» **ACTIVIDAD A**:
Responde a estas preguntas a partir del texto sobre Yolanda Díaz:
(i) ¿Qué dijo Iván Redondo en su entrevista sobre Yolanda Díaz?
(ii) ¿Qué mecanismo no supo explicar la vicepresidenta en la rueda de prensa durante la pandemia?
(iii) ¿En qué ciudad se celebró el acto en el que mostró públicamente sus cartas?
» **ACTIVIDAD B**:
Extrae sin cambios el fragmento del texto sobre Yolanda Díaz que va desde "Y en esas estamos." hasta "de la escena.".
» **ACTIVIDAD C**:
Resume el texto sobre Yolanda Díaz en dos oraciones.

» **TEXTO PRESENTADO**:
Redondo (Iván) puede tener las formas de un trilero y ser un vendehúmos. Pero al menos lo vende del mejor nivel. Cuando soltó en su entrevista-desahogo aquello de que Yolanda Díaz podría ser la siguiente presidenta del gobierno, sabía lo que hacía. No era ni un calentón ni un vaticinio arbitrario. Es más, creo que él mismo buscaba que aquello fuera una profecía autocumplida, cimentando su (auto)prestigio de hacedor de reyes. O que conocía de primera mano que la próxima campaña de apoyo mediático iba a ser un ensalzamiento de la gallega.

Y en esas estamos. El CIS situándola como la líder más valorada y encabezando una plataforma, más que un partido, que mira con recelo su protagonismo creciente, pero no se atreve a llevar la contraria (por ahora). Hasta el mismo Pedro Sánchez asiste con cuidado a los cantos de sirena que hablan de ella como su «sustituta» sin dejar de darle un papel preponderante en el consejo de ministros. Aunque ya sabemos que el presidente se altera por poco y que sabe moverse perfectamente detrás de la escena.

Confieso que me desconcierta la buena fama de la vicepresidenta. Desde aquella fatídica rueda de prensa en medio de la pandemia en la que no supo explicar un mecanismo (los ERTE) que cualquier estudiante de derecho laboral hubiera podido exponer con sencillez, mientras pedía ayuda a un Escrivá que parecía más que consciente que allí hacía falta algo más que un par de frases. Salamanca non presta. Para más inri, una ministra de trabajo con un paro desbocado (sin contabilizar aún todos los trabajadores en ERTE) que no sólo se explica por la pandemia, puesto que nuestros niveles de empleo palidecen frente a los países de nuestro entorno, que han tenido la misma exposición al impacto del covid. Una ministra que no ha dudado en mostrar buenas formas con la patronal empresarial cuando ha querido, pero tampoco de desdecirse de lo tratado en las reuniones. O alguien que ha hecho bandera de la «derogación» de la reforma laboral del gobierno del Partido Popular (la misma que ha evitado que los números de desempleo fueran mayores) para después reconocer que no era «técnicamente» posible.

Yolanda Díaz es víctima y beneficiaria de una estrategia de prensa que busca consolidar su posición y evitar que Unidas Podemos, desgastada por sus anteriores líderes y los malos resultados electorales, entre en el camino de la irrelevancia. No es más ni ha mostrado más, pero ella parece convencida de su papel. Tiene lógica, claro. Por eso no dudó en cimentar su independencia y mostrar públicamente sus cartas en un acto en Valencia, pretendidamente sin marcas partidistas, haciendo frente común con compañeras de otras formaciones, como la errejonista Más País o Ada Colau. Una entente a la izquierda del PSOE.

» **DATOS PROPORCIONADOS**:
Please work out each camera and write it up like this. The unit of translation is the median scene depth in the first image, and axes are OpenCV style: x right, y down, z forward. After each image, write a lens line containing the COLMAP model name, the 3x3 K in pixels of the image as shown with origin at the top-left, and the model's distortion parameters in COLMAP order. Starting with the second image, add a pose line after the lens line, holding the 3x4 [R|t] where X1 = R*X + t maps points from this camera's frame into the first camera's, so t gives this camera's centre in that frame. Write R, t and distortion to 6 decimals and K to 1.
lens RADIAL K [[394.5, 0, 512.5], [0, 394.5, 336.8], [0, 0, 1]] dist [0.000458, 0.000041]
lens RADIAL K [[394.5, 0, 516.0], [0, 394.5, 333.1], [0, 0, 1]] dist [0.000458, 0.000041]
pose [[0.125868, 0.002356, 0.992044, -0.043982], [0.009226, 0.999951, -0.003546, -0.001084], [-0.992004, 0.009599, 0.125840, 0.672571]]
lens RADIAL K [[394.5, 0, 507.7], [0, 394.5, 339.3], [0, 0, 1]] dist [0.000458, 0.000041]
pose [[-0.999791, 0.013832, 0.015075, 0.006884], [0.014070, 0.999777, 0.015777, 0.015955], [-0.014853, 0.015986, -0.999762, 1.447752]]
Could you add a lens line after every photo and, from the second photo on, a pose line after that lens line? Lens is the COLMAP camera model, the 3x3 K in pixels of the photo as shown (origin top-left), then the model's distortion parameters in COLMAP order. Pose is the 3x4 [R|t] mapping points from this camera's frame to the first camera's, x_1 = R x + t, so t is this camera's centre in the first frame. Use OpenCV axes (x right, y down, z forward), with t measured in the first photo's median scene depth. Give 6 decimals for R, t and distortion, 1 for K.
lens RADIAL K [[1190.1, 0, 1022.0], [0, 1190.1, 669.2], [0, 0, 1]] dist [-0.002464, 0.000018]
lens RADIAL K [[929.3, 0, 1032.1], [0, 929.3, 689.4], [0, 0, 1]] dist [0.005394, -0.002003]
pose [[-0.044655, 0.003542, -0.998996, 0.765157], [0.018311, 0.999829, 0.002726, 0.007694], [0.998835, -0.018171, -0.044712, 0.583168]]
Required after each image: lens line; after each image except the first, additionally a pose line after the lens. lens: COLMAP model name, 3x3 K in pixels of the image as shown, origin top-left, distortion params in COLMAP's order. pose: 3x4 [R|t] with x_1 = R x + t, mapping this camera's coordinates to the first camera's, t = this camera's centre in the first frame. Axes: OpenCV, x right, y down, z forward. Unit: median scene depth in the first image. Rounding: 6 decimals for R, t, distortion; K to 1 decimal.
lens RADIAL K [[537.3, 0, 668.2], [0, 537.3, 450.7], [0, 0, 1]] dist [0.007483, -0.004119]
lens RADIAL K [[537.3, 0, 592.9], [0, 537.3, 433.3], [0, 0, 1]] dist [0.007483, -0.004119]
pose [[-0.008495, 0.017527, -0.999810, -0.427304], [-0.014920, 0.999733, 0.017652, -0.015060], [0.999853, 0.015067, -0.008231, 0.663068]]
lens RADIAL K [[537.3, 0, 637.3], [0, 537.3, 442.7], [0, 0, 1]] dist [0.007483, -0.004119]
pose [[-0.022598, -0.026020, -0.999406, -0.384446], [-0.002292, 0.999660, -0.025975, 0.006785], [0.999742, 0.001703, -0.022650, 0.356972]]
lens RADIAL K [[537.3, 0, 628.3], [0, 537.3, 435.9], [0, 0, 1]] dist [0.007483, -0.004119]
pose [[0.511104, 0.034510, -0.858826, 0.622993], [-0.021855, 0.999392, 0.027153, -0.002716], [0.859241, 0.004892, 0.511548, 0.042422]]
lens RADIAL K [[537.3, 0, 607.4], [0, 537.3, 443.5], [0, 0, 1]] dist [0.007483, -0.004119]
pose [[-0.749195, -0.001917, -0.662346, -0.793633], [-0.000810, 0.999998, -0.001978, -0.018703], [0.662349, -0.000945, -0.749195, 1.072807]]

» **RESPUESTA ESCRITA A**:
(i) Dijo que Yolanda Díaz podría ser la siguiente presidenta del gobierno.
(ii) Los ERTE.
(iii) En Valencia.

» **RESPUESTA ESCRITA B**:
Y en esas estamos. El CIS situándola como la líder más valorada y encabezando una plataforma, más que un partido, que mira con recelo su protagonismo creciente, pero no se atreve a llevar la contraria (por ahora). Hasta el mismo Pedro Sánchez asiste con cuidado a los cantos de sirena que hablan de ella como su «sustituta» sin dejar de darle un papel preponderante en el consejo de ministros. Aunque ya sabemos que el presidente se altera por poco y que sabe moverse perfectamente detrás de la escena.

» **RESPUESTA ESCRITA C**:
El texto sostiene que Iván Redondo sabía lo que hacía al decir que Yolanda Díaz podría ser la siguiente presidenta del gobierno, y señala que el CIS la sitúa como la líder más valorada mientras Pedro Sánchez le da un papel preponderante en el consejo de ministros. También muestra desconcierto ante su buena fama como ministra de trabajo, por no saber explicar los ERTE y por un paro desbocado, y la presenta como víctima y beneficiaria de una estrategia de prensa que busca evitar que Unidas Podemos entre en el camino de la irrelevancia.